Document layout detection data
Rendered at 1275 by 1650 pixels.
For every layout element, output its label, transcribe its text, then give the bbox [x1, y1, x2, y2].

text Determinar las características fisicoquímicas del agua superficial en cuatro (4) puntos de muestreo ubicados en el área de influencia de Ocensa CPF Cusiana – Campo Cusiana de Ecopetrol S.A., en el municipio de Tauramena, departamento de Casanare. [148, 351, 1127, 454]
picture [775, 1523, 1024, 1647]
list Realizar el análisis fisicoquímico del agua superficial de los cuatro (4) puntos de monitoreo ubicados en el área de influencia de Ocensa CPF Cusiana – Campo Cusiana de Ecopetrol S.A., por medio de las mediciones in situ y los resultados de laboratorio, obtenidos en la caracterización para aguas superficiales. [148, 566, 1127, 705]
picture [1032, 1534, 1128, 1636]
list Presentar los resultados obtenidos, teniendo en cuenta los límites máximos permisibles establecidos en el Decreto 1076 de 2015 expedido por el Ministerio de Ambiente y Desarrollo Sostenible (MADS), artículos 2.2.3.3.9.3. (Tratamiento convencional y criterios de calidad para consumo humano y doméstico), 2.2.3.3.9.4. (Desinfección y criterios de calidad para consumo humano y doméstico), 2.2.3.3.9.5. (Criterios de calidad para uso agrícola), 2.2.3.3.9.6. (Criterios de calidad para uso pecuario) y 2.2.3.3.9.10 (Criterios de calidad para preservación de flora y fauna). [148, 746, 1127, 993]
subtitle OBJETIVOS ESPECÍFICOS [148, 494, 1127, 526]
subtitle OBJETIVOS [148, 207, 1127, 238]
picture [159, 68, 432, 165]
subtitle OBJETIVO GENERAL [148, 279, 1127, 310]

...

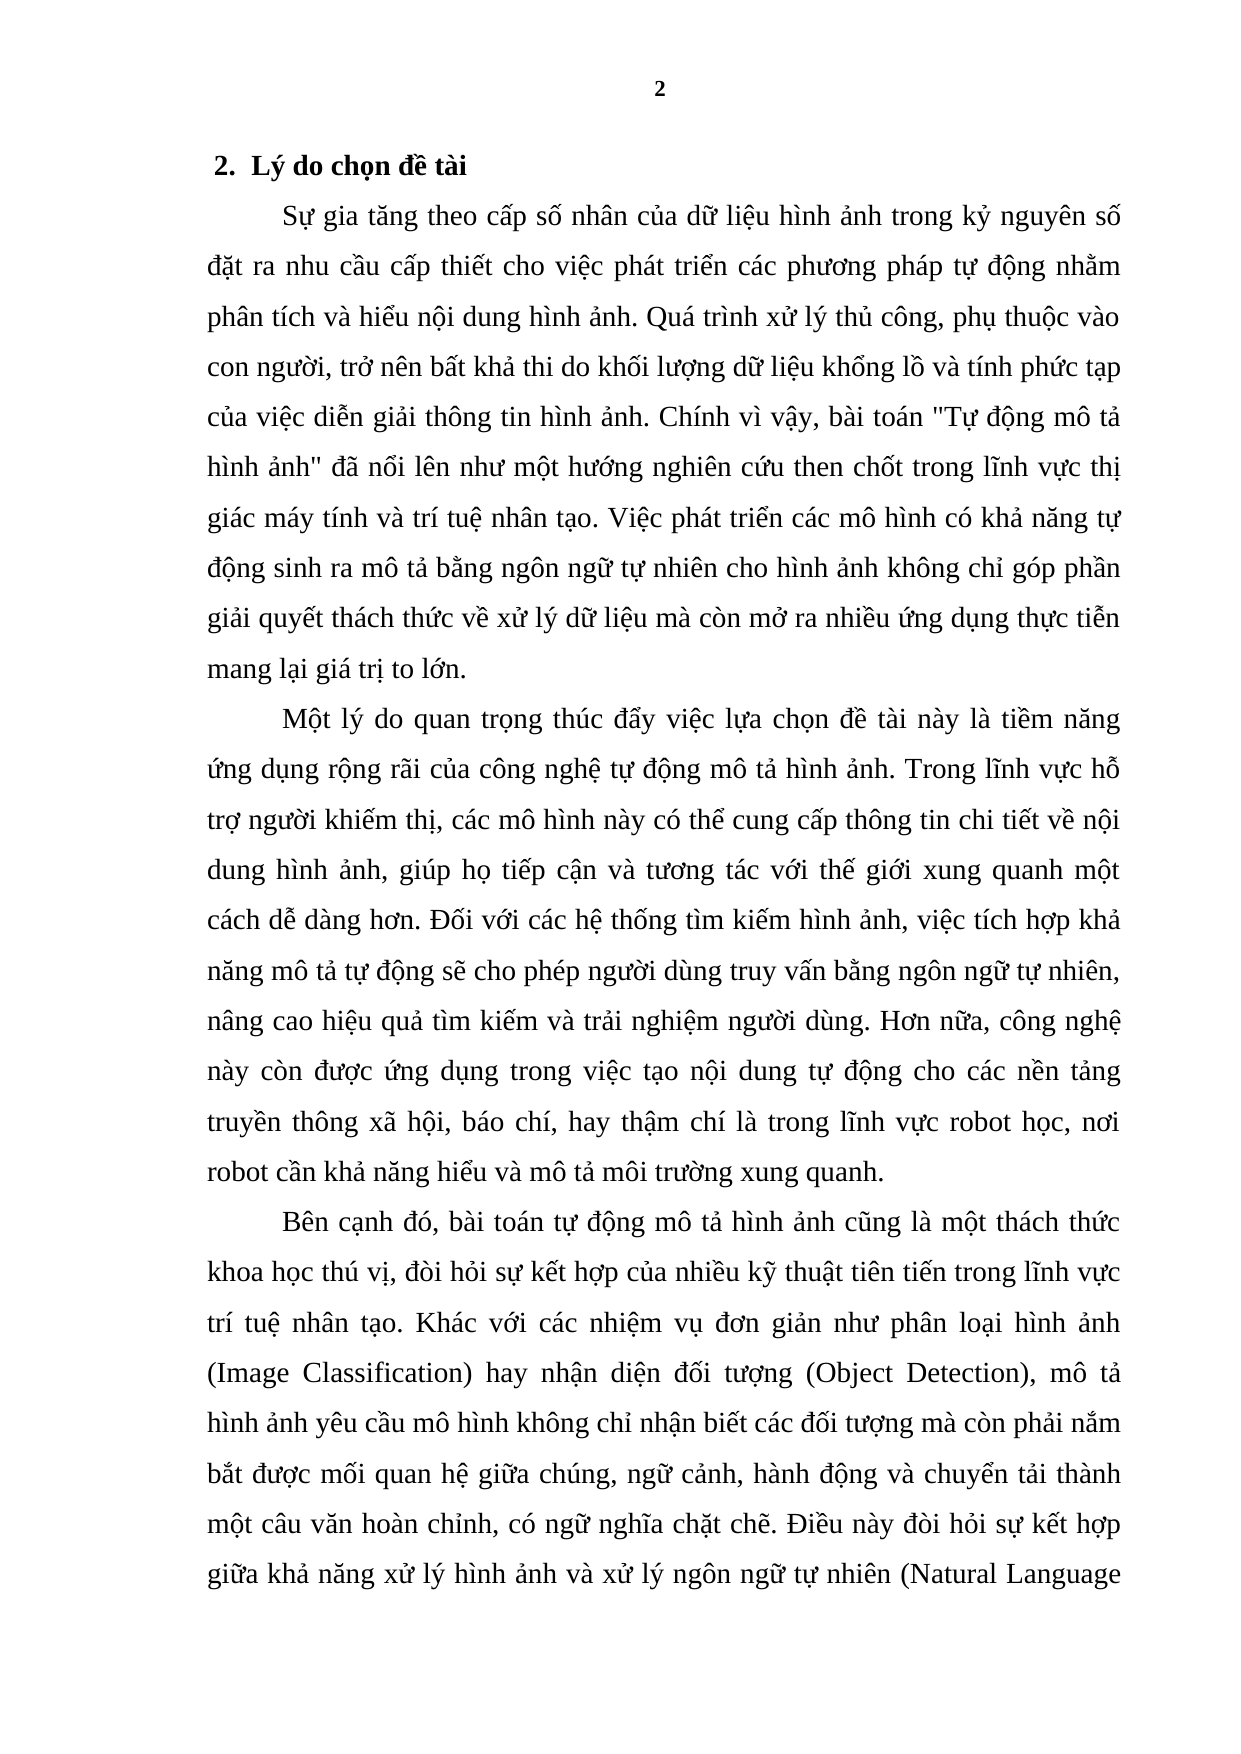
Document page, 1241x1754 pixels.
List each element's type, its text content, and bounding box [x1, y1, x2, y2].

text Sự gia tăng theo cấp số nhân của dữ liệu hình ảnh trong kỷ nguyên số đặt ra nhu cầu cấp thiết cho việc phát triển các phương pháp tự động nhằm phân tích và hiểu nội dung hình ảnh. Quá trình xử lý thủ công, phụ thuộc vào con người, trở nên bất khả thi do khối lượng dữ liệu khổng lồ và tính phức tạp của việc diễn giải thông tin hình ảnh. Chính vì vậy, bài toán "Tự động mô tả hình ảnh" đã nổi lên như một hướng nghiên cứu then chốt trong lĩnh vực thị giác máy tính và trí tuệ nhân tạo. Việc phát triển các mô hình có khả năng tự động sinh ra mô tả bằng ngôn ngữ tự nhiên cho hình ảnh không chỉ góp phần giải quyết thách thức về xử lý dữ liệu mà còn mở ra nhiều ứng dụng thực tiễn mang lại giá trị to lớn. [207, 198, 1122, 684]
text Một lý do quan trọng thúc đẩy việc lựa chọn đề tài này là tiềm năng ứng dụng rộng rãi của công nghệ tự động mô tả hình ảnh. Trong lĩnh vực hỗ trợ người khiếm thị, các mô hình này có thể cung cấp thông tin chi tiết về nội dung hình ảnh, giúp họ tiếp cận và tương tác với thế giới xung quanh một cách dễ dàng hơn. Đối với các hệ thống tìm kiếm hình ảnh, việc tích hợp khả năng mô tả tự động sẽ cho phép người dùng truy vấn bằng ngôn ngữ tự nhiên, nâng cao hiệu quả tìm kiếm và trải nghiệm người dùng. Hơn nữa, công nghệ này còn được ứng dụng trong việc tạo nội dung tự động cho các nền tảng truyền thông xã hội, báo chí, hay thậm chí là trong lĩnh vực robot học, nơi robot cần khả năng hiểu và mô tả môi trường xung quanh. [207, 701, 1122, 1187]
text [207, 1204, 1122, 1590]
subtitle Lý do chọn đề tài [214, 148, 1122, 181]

Required action:
Which lines above include "OBJETIVOS"? Show each of them by copying it.

Expected output:
subtitle OBJETIVOS ESPECÍFICOS [148, 494, 1127, 526]
subtitle OBJETIVOS [148, 207, 1127, 238]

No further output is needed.